As rumours of blood sucking keep on spiraling, if unchecked, it may come a time when they can spread far away from the affected southern parts of the country of Mulanje, Phalombe, Chiradzulu and Nsanje. If these rumours are then entrenched, the country should bear for negative multi-faceted consequences on the gains Malawi has on voluntary blood donation since Malawi Blood Transfusion Service was established in 2003.

In 2004, voluntary blood donation began starting with Blantyre as the first branch of MBTS was introduced there. The critical tasks were those of establishing operational relationships with various stakeholders and collecting blood.

Relationships were created with leadership from places of work and worship, colleges and secondary schools, health surveillance assistants, traditional leaders, information officers, non-governmental organization with grassroots structures. All will note that more chunk of our population is based in the rural areas and this is also where more blood is collected.

Further rural areas are places where more efforts were being directed now in order to engrain the ethos of voluntary non-remunerated blood donation.

After around 14 years of advocating for voluntary blood donation, an obstacle in blood sucking arises and it is threating to erode the gains Malawi has made in blood donation. The country began with 5000 units of blood in 2004 and is now collecting 60, 000 units, a significant fit of progress which other countries can register. The gain is obvious.

Do we want to lose such gains in times when strategically voluntary blood donation is being targeted at rural areas? No! We as a country cannot afford to do that because of mere rumours of blood sucking.

For blood donation activity to happen, various stakeholders take part.
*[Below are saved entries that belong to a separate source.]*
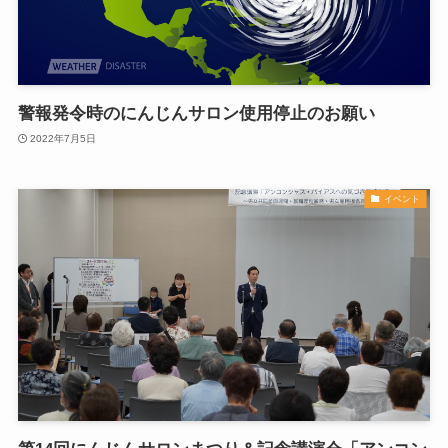
警報発令時のにんじんサロン使用停止のお願い
2022年7月5日
イベント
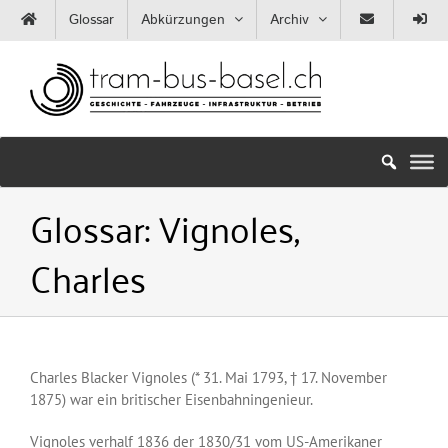
Zum
Glossar
Abkürzungen
Archiv
Inhalt
springen
Glossar:
Vignoles,
Charles
Charles Blacker Vignoles (* 31. Mai 1793, † 17. November
1875) war ein britischer Eisenbahningenieur.
Vignoles verhalf 1836 der 1830/31 vom US-Amerikaner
It depends on the area or institution. If we are visiting a traditional authority, we start with a meeting with the area development committees, sensitizing on voluntary blood donation. The meeting draws hospital officials from health promotion, laboratory, health surveillance assistances and ADC members headed by the traditional authority. Then sensitization and blood collection dates are set.

These people live in the rural areas where we were supposed to inculcate the spirit of voluntary blood donation. With these rumours of blood donation, the traditional authorities are now being targeted. They are living in fear. If the people peddling rumours of blood sucking are beating and killing chiefs, what more hospital personnel, MBTS staff, ADC members and other stakeholders?

These blood sucking rumours surely can take us backwards. As for schools in rural areas just like in towns, head teachers and patrons are in the fore front advocating for blood donation. They even help motivating pupils to donate blood, sometimes citing cases whereby they were assisted amid blood shortage at the hospital. How can they now encourage pupils to donate blood? The mere altering of blood donation word is leading into one being beaten or torched to death, as a suspected blood sucker.

May be figures can speak for themselves as a matter of illustration of what we are about to face if this bizarre situation is not checked. In the months of July, August and September 2016, MBTS collected 6600 units of blood in southern parts of Malawi.  In contrast, only around 4600 units of whole blood have been collected in the same period, a drop of 31 percent.

The figures are obvious. Further in the same period under illustration, MBTS visited 277 sites in 2017 versus 299 in 2016 in southern region. The figures are almost the same in terms of sites visited. But what has happened to the number of units of blood.


The ultimate pay is by the patients in the hospitals. Are we going to allow these rumours erode our registered progress and put patients’ lives at risk? We cannot afford as a country. Let’s work together to enhance the gains we have made in as far as voluntary blood donation is a concern.